Un ottimo saggio di Michele Batini (Il socialismo degli imbecilli, Bollati Boringhieri), di recente pubblicazione, ci aiuta ad apprezzare il rigore storico del romanzo di Eco, in cui questi figuri assumono vivida fisionomia. Grazie anche alle illustrazioni didascaliche che l’autore ha recuperato nella sua collezione privata. Si rubano l’un l’altro il materiale, razzolano nel fango e ne traggono guadagni, ben felici di incendiare anime sprovvedute.

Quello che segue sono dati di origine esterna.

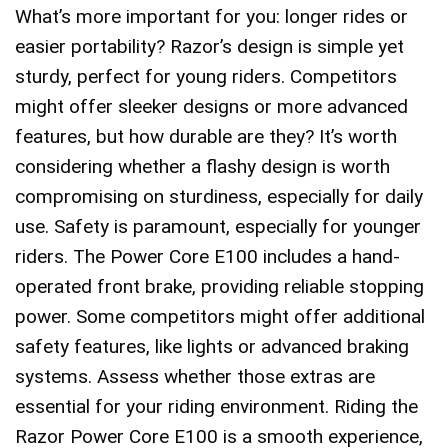
What’s more important for you: longer rides or
easier portability? Razor’s design is simple yet
sturdy, perfect for young riders. Competitors
might offer sleeker designs or more advanced
features, but how durable are they? It’s worth
considering whether a flashy design is worth
compromising on sturdiness, especially for daily
use. Safety is paramount, especially for younger
riders. The Power Core E100 includes a hand-
operated front brake, providing reliable stopping
power. Some competitors might offer additional
safety features, like lights or advanced braking
systems. Assess whether those extras are
essential for your riding environment. Riding the
Razor Power Core E100 is a smooth experience,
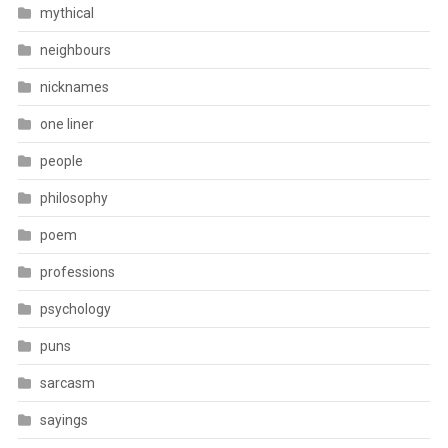
mythical
neighbours
nicknames
one liner
people
philosophy
poem
professions
psychology
puns
sarcasm
sayings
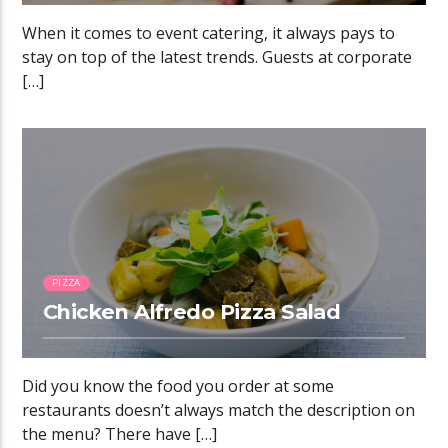
When it comes to event catering, it always pays to
stay on top of the latest trends. Guests at corporate
[…]
0:51
PIZZA
Chicken Alfredo Pizza Salad
Did you know the food you order at some
restaurants doesn’t always match the description on
the menu? There have […]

Consegnando all’agente russo Golovinskij l’ultimo falso, che finirà dritto nei “Protocolli dei Savi di Sion”, Simonini si compiace di mettere in bocca a un rabbino la profezia devastante: “Determineremo una crisi economica universale con tutti i mezzi clandestini possibili coll’aiuto dell’oro, che è nelle nostre mani”. Fomenta la prossima soluzione finale, dopo aver già compilato di suo pugno le lettere costate l’esilio all’Isola del Diavolo del capitano Alfred Dreyfus.
A cosa serve tutto questo? Glielo aveva spiegato di persona Rakowsky, un responsabile dell’Ochrana, cioè i servizi segreti dello zar: “La divina provvidenza ce li ha dati, usiamoli, perdio, e preghiamo perché ci sia sempre qualche ebreo da temere e da odiare”.
Incapace di nutrire sentimenti diversi da “un ombroso amor di sé”, Simonino Simonini, “maestro del riciclo”, impersona un’ossessione che ad ogni pagina Eco ci aiuta a riconoscere attualissima. Magari rivolta ad altre minoranze, dopo lo sterminio degli ebrei, ma sempre la stessa.
Non stupisce che nella postilla al suo romanzo, un’opera destinata a diventare un classico, Umberto Eco si corregga: “Ripensandoci bene, anche Simonino Simonini, benché effetto di un collage, per cui gli sono state attribuite cose fatte in realtà da persone diverse, è in qualche modo esistito. Anzi, a dirla tutta, egli è ancora tra noi”.